#RRSciFiMonth: Review: Clarkesworld Magazine Issue #94
Published July 1st 2014 by Neil Clarke
As with any magazine and short story collection, the contents can be hit or miss, depending on your personal preferences. This issue of Clarkesworld begins with five short stories, some by names I know well, and others, not so much. While I liked some far more than others, what really impressed me was how skilled each of the five authors were in crafting such unique worlds, complete with dialect, cultures, technology and/or magics, within so few words. It just goes to show that less can be a whole lot more, and I appreciate the opportunity to read such works.
If I have to choose a favourite, it would be Yoon Ha Lee‘s “The Contemporary Foxwife.” This is a quite little scifi tale about a young woman who unexpectedly earns herself an unusual companion. This is the second short story I’ve read by this author, and I really love the way she incorporates elements of Asian culture and mythology.

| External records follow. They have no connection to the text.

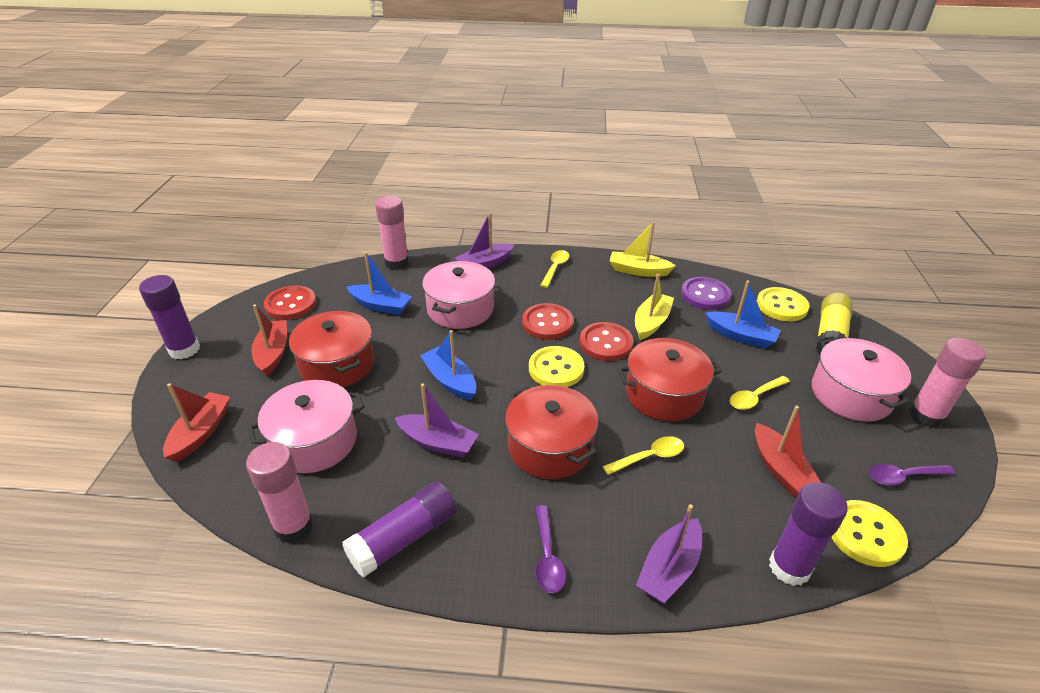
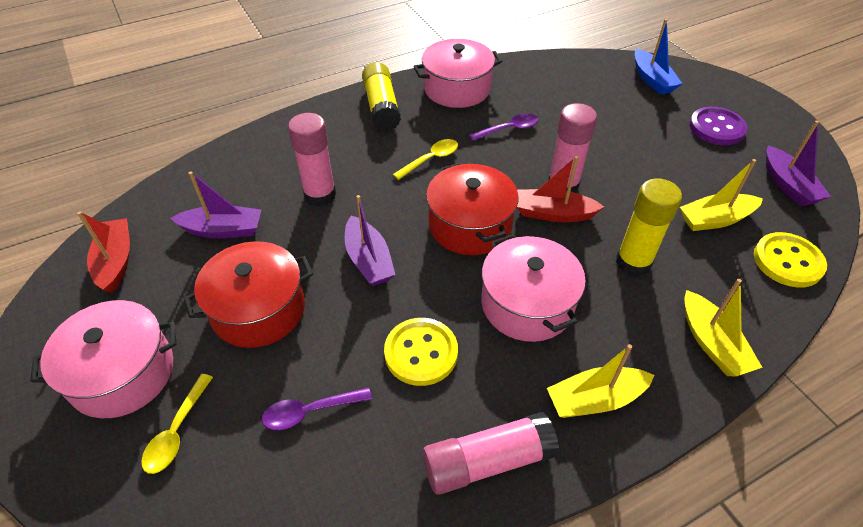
blue boat: [347,252,412,315] [420,330,476,400] [705,280,781,348] = 3 -> [635,19,683,95] = 1
purple glue stick: [139,275,200,359] [342,482,457,577] [769,482,848,586] = 3 -> none = 0
red boat: [163,383,230,462] [251,304,287,376] [755,406,821,497] = 3 -> [77,211,130,294] [517,156,604,222] = 2
red button: [264,285,316,320] [522,303,574,340] [580,322,634,361] = 3 -> none = 0
red pot: [289,311,375,387] [505,385,598,479] [617,338,722,421] = 3 -> [184,241,313,348] [426,163,519,255] = 2
yellow boat: [610,222,676,277] [635,274,674,340] = 2 -> [547,344,654,418] [680,159,763,231] [684,279,763,377] = 3
yellow button: [529,346,585,387] [757,287,810,321] [831,500,908,567] = 3 -> [384,318,458,386] [754,232,827,288] = 2
yellow glue stick: [815,293,853,355] = 1 -> [362,62,401,131] [616,178,682,276] = 2
yellow spoon: [540,250,569,288] [602,436,684,475] [730,376,790,410] = 3 -> [141,374,213,474] [393,139,458,180] = 2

The issue featured an article filled with math and statistics, which aren’t my thing, but I did skim through enough to get the gist of the author’s points on the apparent imbalance in gender in genre fiction. Meanwhile, an interview with Annihilation, Authority, and Acceptance author, Jeff VanderMeer. And I took particular interest in James L. Sutter’s article on the tie-in novel, something, apparently, people shun, feeling that it’s not real novel writing. I’m a huge fan of tie-in novels, so I’m certainly not in that boat, but I understand the sentiment, since I happen to feel that way about movie novelizations.
Clarkesworld is the first genre fiction magazine that I’ve subscribed to (well, the first since my LucasArts subscription when I was a kid), and I’ve been really impressed with it. The covers are all stunning, and the words have all been profound in some way or another.